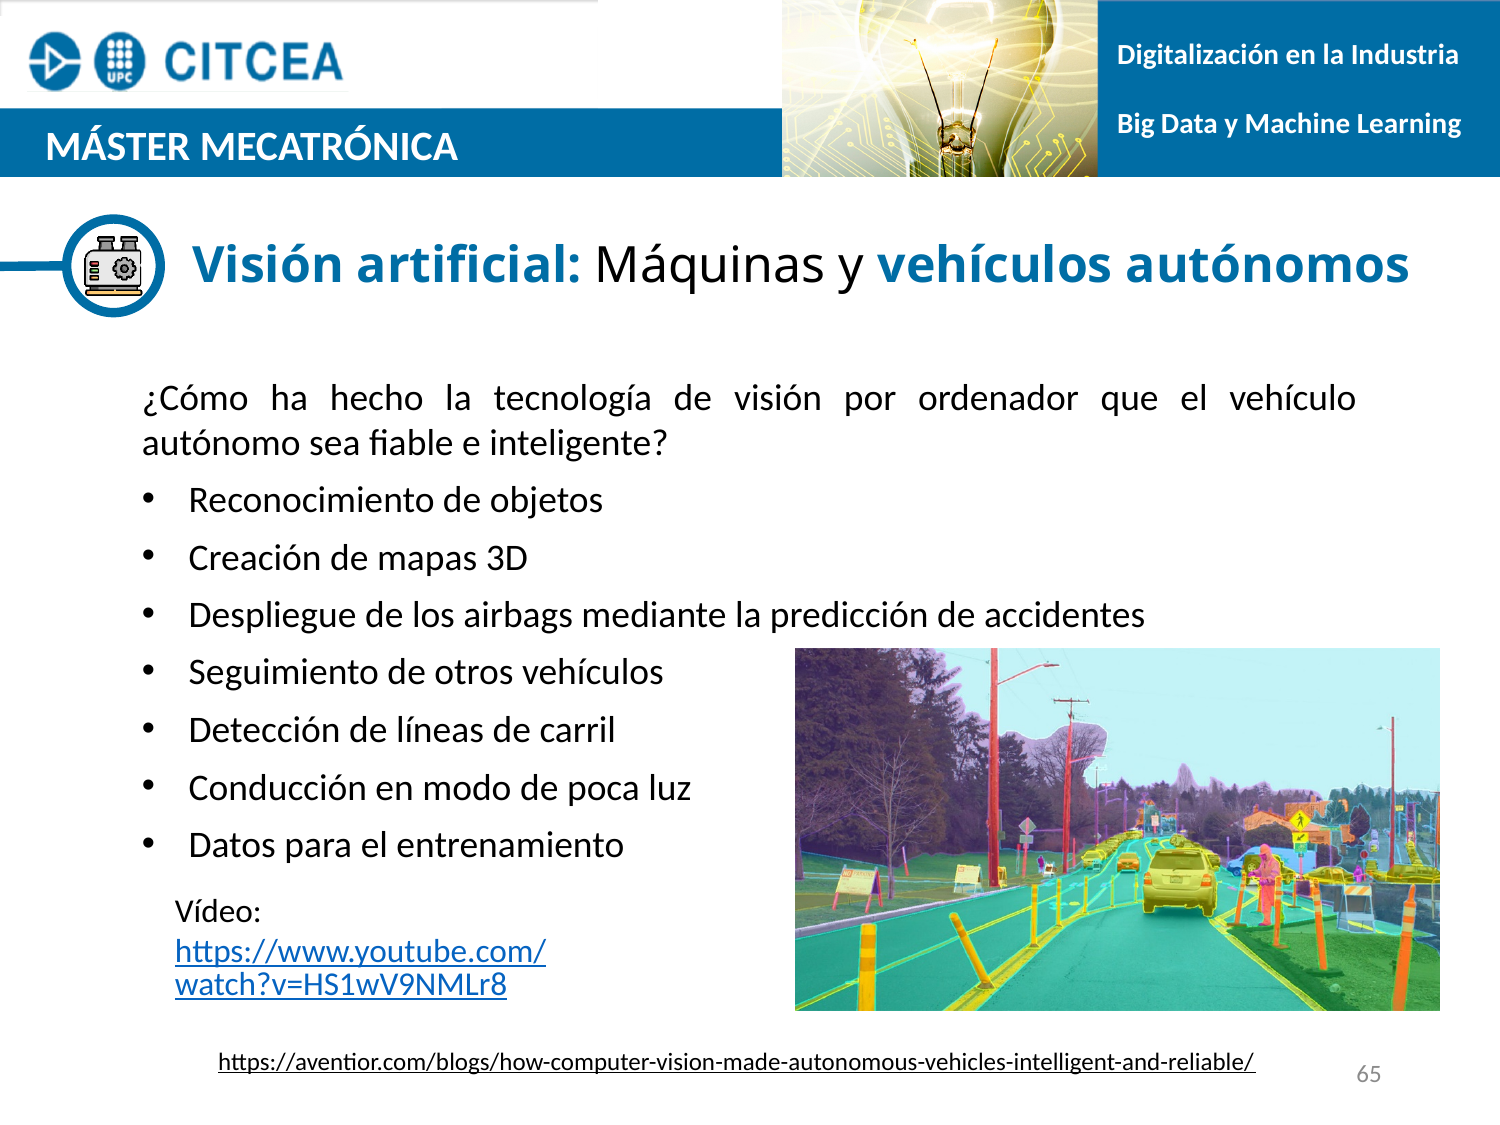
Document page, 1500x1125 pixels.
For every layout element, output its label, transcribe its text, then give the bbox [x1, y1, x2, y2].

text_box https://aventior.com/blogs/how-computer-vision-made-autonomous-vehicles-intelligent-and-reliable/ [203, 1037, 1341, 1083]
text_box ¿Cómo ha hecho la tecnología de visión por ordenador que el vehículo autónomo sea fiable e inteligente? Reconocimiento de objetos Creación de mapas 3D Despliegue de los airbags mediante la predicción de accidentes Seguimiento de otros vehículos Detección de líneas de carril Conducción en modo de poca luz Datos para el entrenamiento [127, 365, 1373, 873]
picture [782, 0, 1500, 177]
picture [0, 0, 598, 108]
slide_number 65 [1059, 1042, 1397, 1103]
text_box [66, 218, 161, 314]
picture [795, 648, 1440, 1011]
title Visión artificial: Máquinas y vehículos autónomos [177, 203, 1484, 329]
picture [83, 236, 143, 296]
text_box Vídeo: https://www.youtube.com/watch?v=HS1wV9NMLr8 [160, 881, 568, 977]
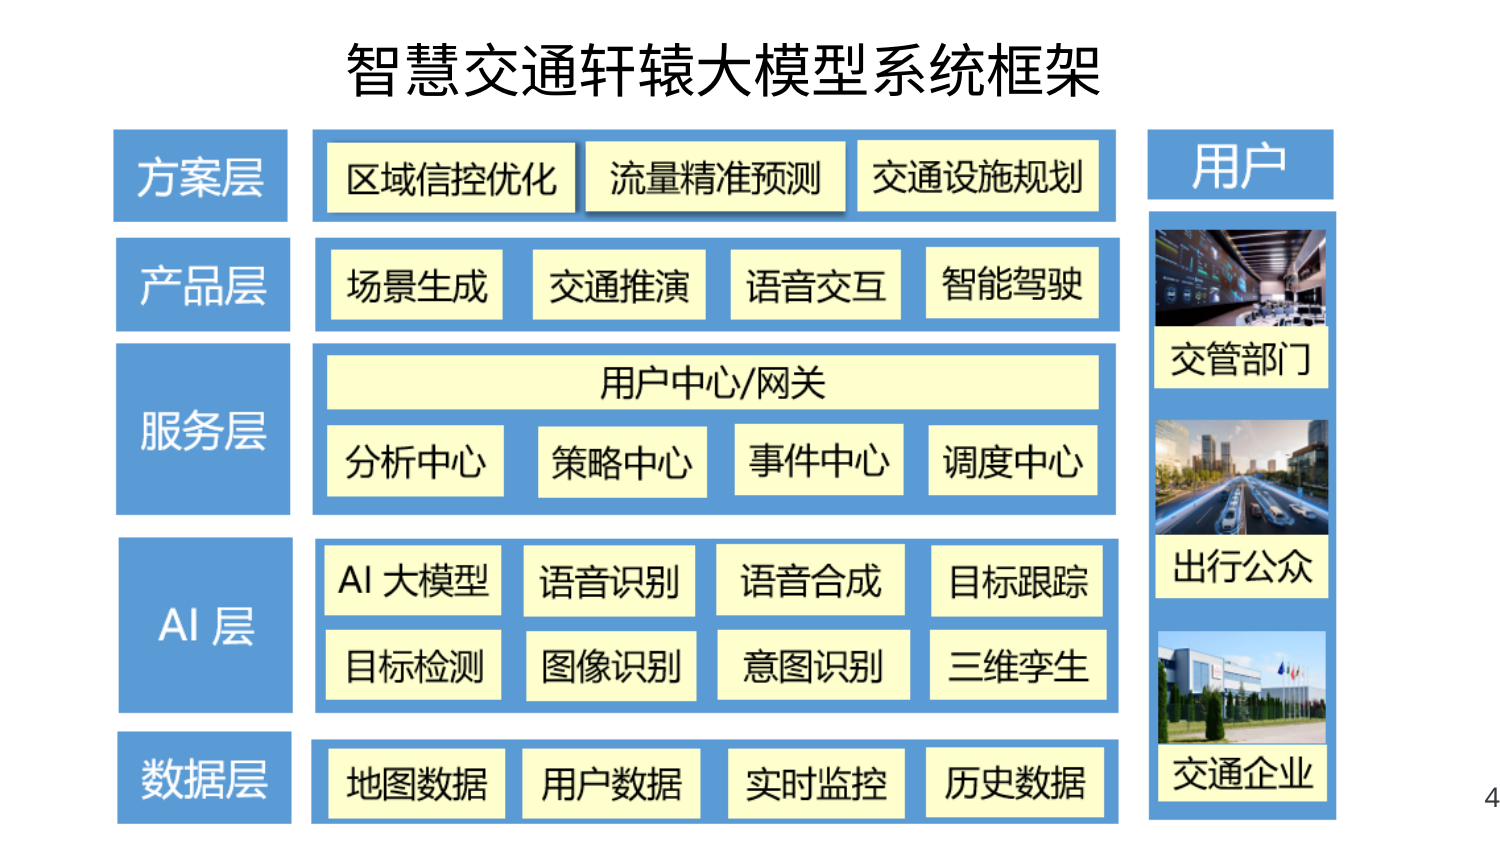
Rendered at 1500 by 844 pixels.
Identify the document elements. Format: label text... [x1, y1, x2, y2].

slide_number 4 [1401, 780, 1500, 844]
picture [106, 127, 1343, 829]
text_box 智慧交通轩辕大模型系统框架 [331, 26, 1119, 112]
========================================================================
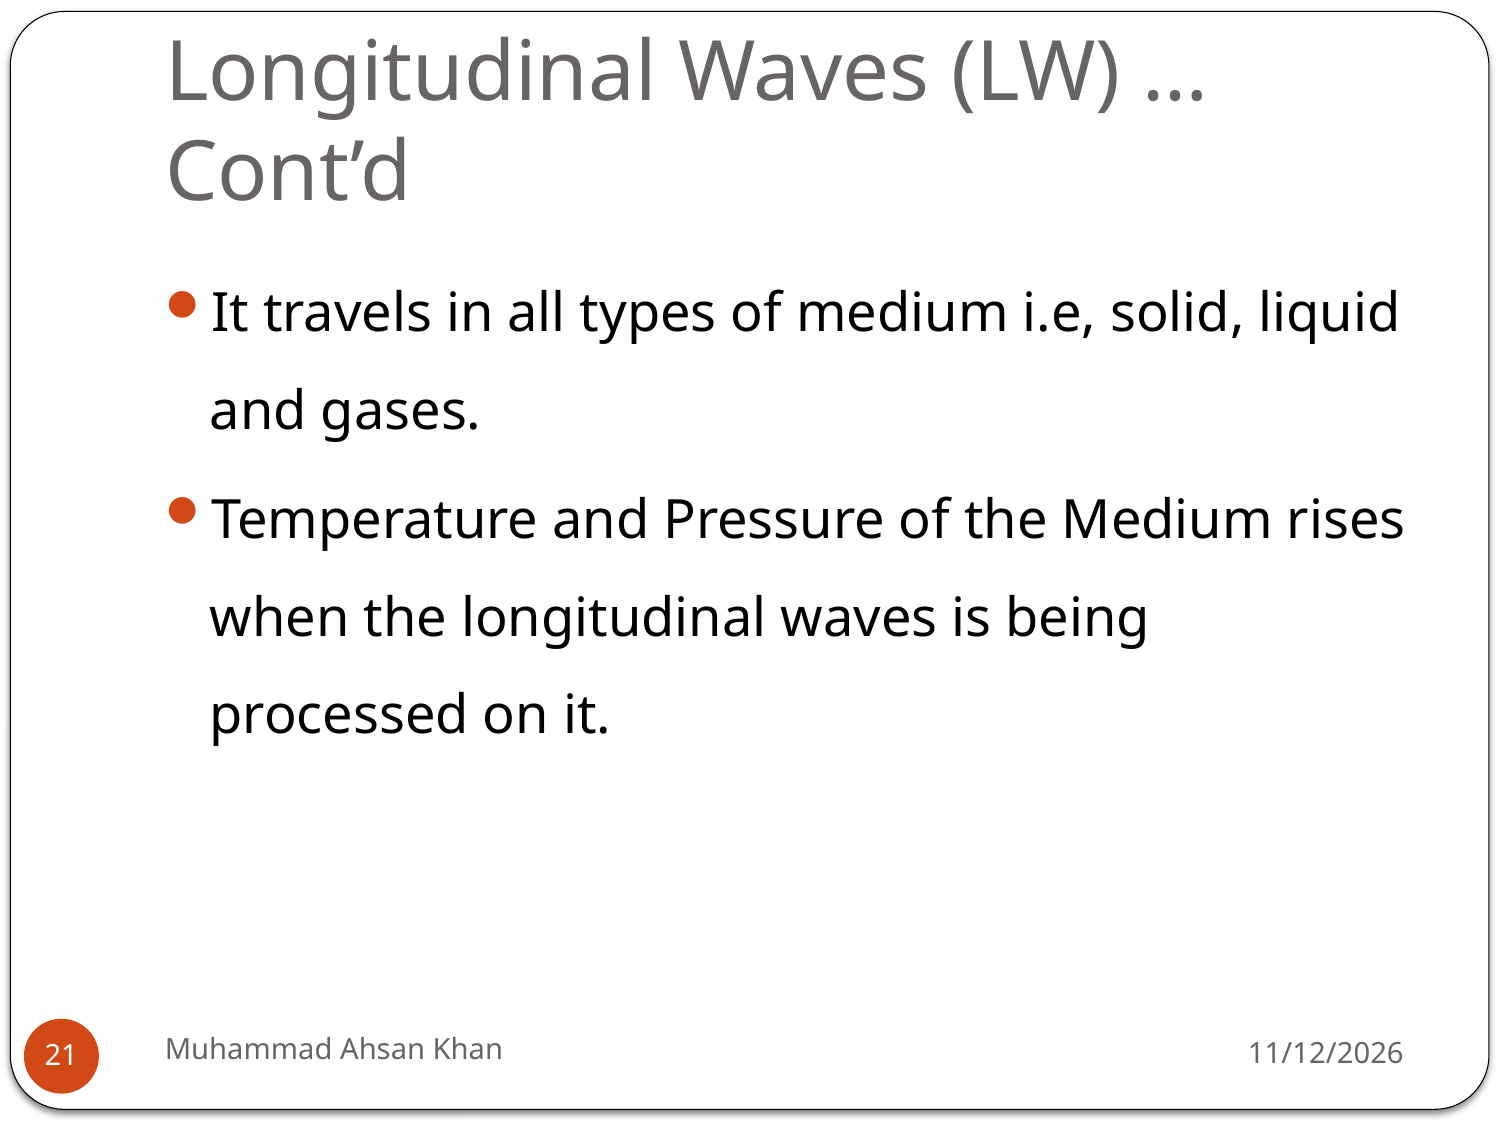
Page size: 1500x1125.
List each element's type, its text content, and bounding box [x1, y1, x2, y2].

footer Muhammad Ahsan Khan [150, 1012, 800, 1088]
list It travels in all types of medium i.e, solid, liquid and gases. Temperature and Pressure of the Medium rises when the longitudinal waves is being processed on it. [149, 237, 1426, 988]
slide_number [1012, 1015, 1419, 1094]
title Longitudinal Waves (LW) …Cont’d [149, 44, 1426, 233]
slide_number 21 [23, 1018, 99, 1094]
========================================================================
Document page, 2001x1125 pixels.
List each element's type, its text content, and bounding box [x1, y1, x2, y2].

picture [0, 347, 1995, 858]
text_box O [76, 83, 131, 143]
========================================================================
Work to complete: Look over the material above and report each line holding "pixels".

Written response:
Document page, 1500x1125 pixels.
Rendered at 1500 by 844 pixels.
Document page, 2001x1125 pixels.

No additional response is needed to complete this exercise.